LEGISLAR À PORTUGUESA

À boa maneira do terceiro mundo, em Portugal legisla-se em grande abundância. Em geral de forma prolixa, com muita palha pelo meio, e em requintado politiquês.
No entanto, cumpre-se sempre muito pouco do muito que se legisla.
Há domínios onde esta incoerência chega a atingir a escala do anedótico.
O domínio da legislação ambiental é um deles. Talvez porque sobre ele costumem perorar jovens e diletantes licenciados em Ambiente, sem experiência profissional obtida sobre o terreno, e sem outra formação para além da bebida nos meios académicos .
E talvez por isso muito propensos a serem fácil e provincianamente seduzidos por legislação muito modernaça e muito “pra-frentex” que vão lendo, por vezes com superficialidade, nalguma bibliografia estrangeira, para depois prepararem legislação teórica , transcrita em jeito de “copy-paste”, e com soluções directamente transferidas de países mais desenvolvidos e sobretudo muito mais ricos do que o nosso.
Fazendo-nos fingir de ricos em país pobre. Mas fazendo-nos também ficar com legislação ao nível do melhor que se publica por esse Mundo fora...
Depois, na prática, a excelente legislação não se cumpre. Não faz mal. O legislador fica de consciência tranquila e de bem com a sua auto estima académica.

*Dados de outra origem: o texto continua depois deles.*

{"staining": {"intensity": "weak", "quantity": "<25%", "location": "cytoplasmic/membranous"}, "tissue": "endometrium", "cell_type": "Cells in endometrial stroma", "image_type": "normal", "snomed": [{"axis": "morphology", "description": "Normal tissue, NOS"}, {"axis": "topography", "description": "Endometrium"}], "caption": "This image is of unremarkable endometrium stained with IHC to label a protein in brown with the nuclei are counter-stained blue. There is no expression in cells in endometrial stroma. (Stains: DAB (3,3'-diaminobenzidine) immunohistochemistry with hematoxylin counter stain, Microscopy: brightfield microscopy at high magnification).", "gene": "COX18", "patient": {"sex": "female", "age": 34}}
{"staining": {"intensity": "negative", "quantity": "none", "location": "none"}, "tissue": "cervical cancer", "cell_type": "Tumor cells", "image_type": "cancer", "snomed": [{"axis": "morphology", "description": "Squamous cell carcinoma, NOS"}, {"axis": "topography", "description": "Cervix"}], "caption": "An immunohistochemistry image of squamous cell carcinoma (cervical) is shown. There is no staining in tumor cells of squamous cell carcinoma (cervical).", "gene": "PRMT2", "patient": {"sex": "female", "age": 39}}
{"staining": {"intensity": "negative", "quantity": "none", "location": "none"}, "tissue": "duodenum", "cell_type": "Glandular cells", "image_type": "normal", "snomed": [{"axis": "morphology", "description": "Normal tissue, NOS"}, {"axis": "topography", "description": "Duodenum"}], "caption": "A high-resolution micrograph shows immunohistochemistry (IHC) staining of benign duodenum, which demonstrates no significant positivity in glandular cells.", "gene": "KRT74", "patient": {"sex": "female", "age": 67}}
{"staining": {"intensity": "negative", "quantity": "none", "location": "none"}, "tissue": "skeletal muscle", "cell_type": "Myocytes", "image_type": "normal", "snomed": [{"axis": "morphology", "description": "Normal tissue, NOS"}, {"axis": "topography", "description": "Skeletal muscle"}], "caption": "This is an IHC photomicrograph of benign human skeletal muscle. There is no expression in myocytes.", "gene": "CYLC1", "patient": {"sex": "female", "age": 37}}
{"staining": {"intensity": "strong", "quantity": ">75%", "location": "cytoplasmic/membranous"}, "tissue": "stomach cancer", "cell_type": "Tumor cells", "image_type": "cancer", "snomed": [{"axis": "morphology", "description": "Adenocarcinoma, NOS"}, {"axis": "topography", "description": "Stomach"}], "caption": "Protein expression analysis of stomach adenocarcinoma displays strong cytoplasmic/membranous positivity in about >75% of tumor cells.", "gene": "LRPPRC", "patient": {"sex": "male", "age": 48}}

Vou dar um exemplo, dos mais reinadios que conheço.

Com data de 22 de Fevereiro de 1994 ( há mais de 10 anos!...) , foi publicado o Decreto-Lei nº 47/94, que pretendia estabelecer o regime económico e financeiro da utilização do domínio público hídrico.
No prolixo preâmbulo, depois de um longo parágrafo com uma só frase e com mais de 100 palavras, podem ler-se estas sábias afirmações:

Torna-se igualmente imprescindível atribuir-se um valor (preço) justo ao recurso, em função do significado que realmente tem a sua utilização.
O presente diploma consagra inequivocamente o princípio de que qualquer utilização do domínio hídrico precisa de ser autorizada e paga
(...) “

O artigo 5º indicava como se calcularia a taxa de utilização de captação de água, segundo a fórmula :
T = A x K
sendo
T = valor da taxa , em escudos
A = volume de água, em m3
K = valor final de cada m3 de água, em escudos/m3

Segundo o mesmo diploma, o valor de K seria determinado de acordo com parâmetros e critérios fixados no seu anexo ; a sua variação anual seria fixada por resolução do Conselho de Ministros.
No tal anexo, indicava-se uma sofisticada fórmula para calcular o valor de K :

K = Co x C1 x C2 x C3

Co era um valor básico de cada m3 de água, que seria fixado em cada ano por Portaria do Ministro do Ambiente.
C1 , C2 e C3 eram coeficientes, respectivamente de natureza sectorial , de disponibilidade e de intensidade. Podiam ser iguais a 0,5 , 1,0 ou 1,5 , conforme critérios fixados com bastante dose de subjectivismo.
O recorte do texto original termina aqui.